Canadian veteran who served in Afghanistan finds healing in identifying unmarked graves of soldiers
Through the Last Post Fund, Kyle Scott has erected 1,300 markers for veterans
A Canadian veteran who served in Afghanistan has made it his life's mission to provide proper grave markers for those who served in Canada's military.
For the last six years, Kyle Scott has been researching unmarked graves of soldiers interred in cemeteries across Alberta and B.C.
Scott, who hails from Whitecourt, Alta., served in the Canadian Armed Forces for seven-and-a-half years as a combat engineer. He was deployed to Afghanistan twice, in 2004 and 2006, before receiving a military citation and discharge from military service in 2008.
Now a service officer for the Royal Canadian Legion in Whitecourt, the 41-year-old spends time visiting graves of soldiers to see if they need maintenance and note those that are missing a headstone.
Over the last couple of years, he has been working to identify veterans buried in Victoria's Ross Bay Cemetery.
The seaside cemetery has special meaning for him, Scott told CBC's All Points West host Jason D'Souza.
"My mother's side of the family is from Victoria," he said. "They lived about two blocks from Ross Bay."
Scott said hundreds of veterans are buried in the cemetery, many in unmarked graves in empty grassy areas.
He says he has identified 290 veterans buried there and 140 new military markers have been erected on grave sites that were previously unmarked.
"Many more are in the process of being manufactured as we speak and the work continues," Scott added.
Unmarked grave sites have no permanent headstones so attaching a name to the decedent takes a bit of research.
Often there are empty spaces in between rows of graves in the veterans' section of a cemetery, he says, with clear depressions in the ground — evidence that a person is buried beneath without a marker.
At that point, Scott contacts the cemetery caretaker to learn more.
"But some cemeteries don't maintain good records and then I have to look through burial records, obituaries and surf the internet," he said.
Once a name is identified, he starts cross-referencing it against military records and Library and Archives Canada.
"After I have verified the person is a veteran, I submit an application to the Last Post Fund," Scott said.

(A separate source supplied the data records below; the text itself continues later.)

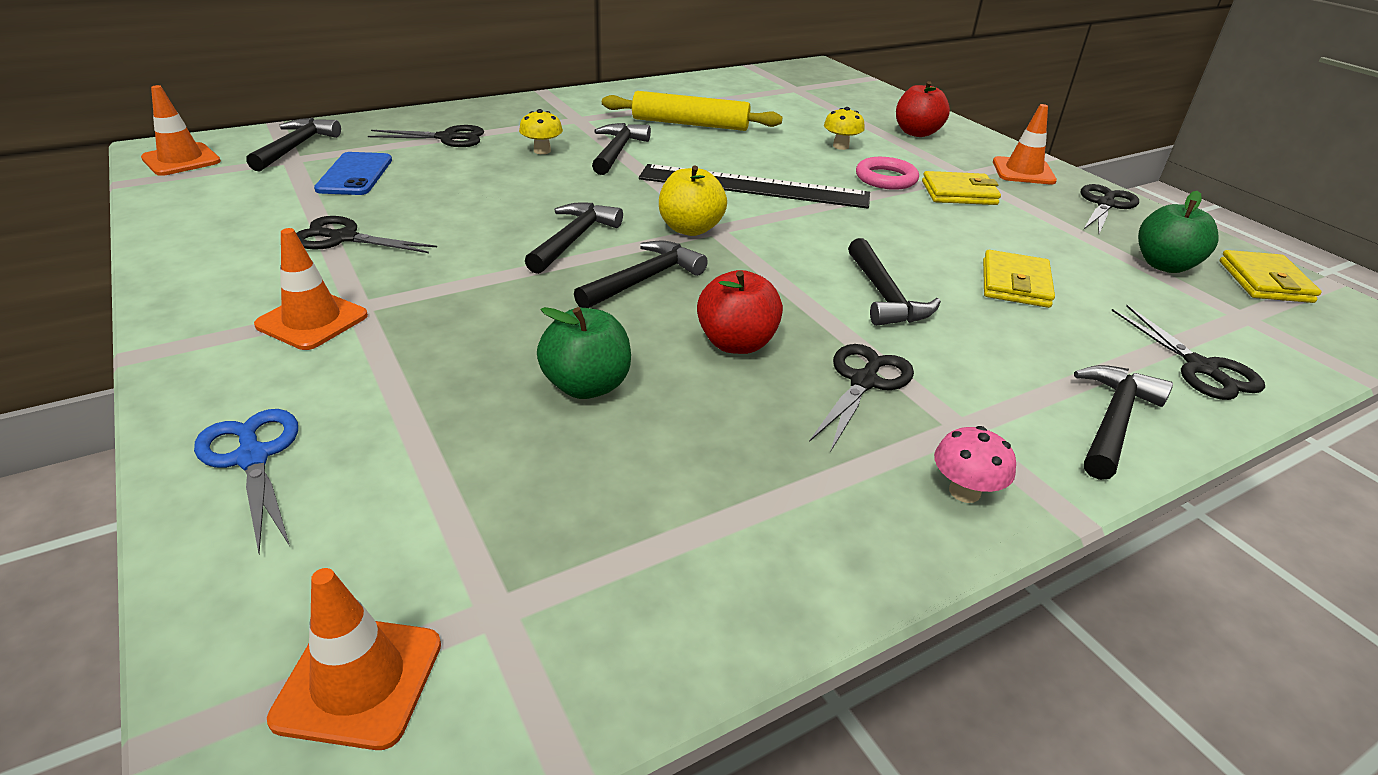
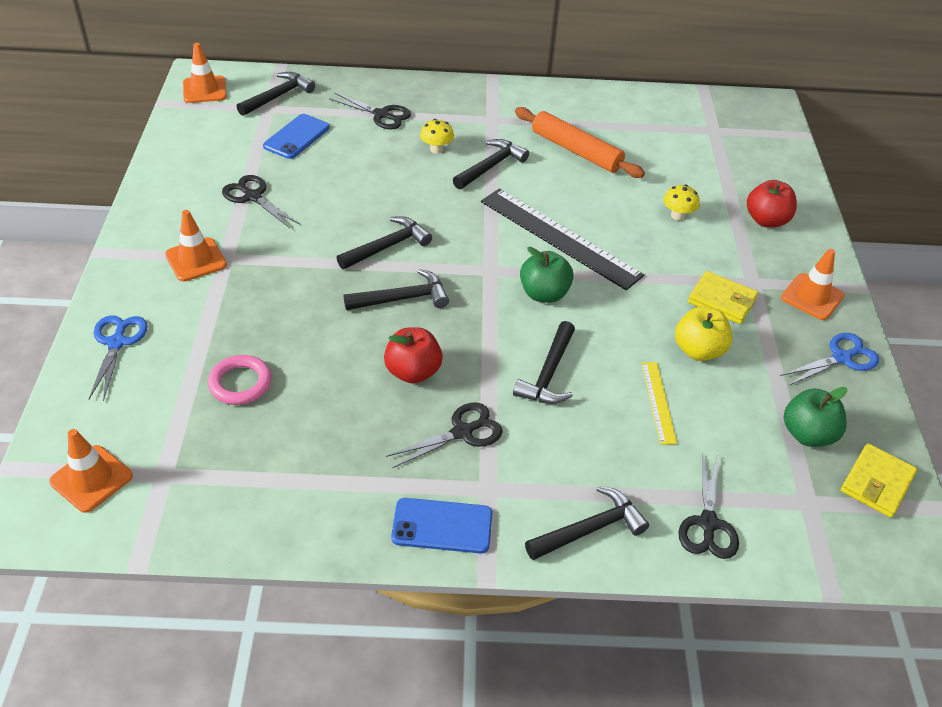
camera: 30 degrees right, 10 degrees up
green apple [537,307,631,399] -> green apple moved to [520,247,574,303]
yellow rolling pin [602,91,783,131] -> orange rolling pin [515,107,645,178]
yellow apple [659,165,727,236] -> yellow apple moved to [675,306,732,361]
pink ring [856,157,919,190] -> pink ring moved to [208,355,272,405]
pink mushroom [934,426,1016,503] -> blue phone [391,498,492,554]
yellow wallet [983,250,1055,308] -> yellow ruler [641,362,677,444]
black scissors [1081,184,1139,234] -> blue scissors [780,333,879,386]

The fund has a goal of ensuring that no Canadian veteran is denied a dignified funeral, burial or military gravestone. It works in support of the Veterans Affairs Canada funeral and burial program.
In researching veterans for the project, Scott also connected with local historian Sheryl Walker who took photos of grave sites in Ross Bay and investigated the plots through an online database of cemetery records.
Walker, who runs a Facebook page called Ross Bay Cemetery — Stories Beyond the Graves in Victoria, has been researching the cemetery since the early '70s.
"The cemetery has just transformed," Walker said. "Lots of places in Ross Bay used to be this large empty expanse of unmarked graves but now headstones are popping up like flowers."
A way to heal
Scott says identifying the unmarked graves of veterans and acquiring headstones for them has helped him with his own trauma.
Shortly after returning from Afghanistan's Kandahar province in 2006, he was diagnosed with post-traumatic stress disorder.
"I knew I was different coming home," he said.
"When I had to blow off steam, I would go to my local cemetery and field of honour and spend time there. It felt like they understood me."
During one of Scott's visits he noticed some headstones were in disarray, crumbling and in need of repair. The thought of a soldier who served for his country not having a proper headstone bothered him.
"I thought that was unacceptable," he said.
Since then Scott has been on a quest to identify as many unmarked graves as he can — a mission he describes as therapeutic.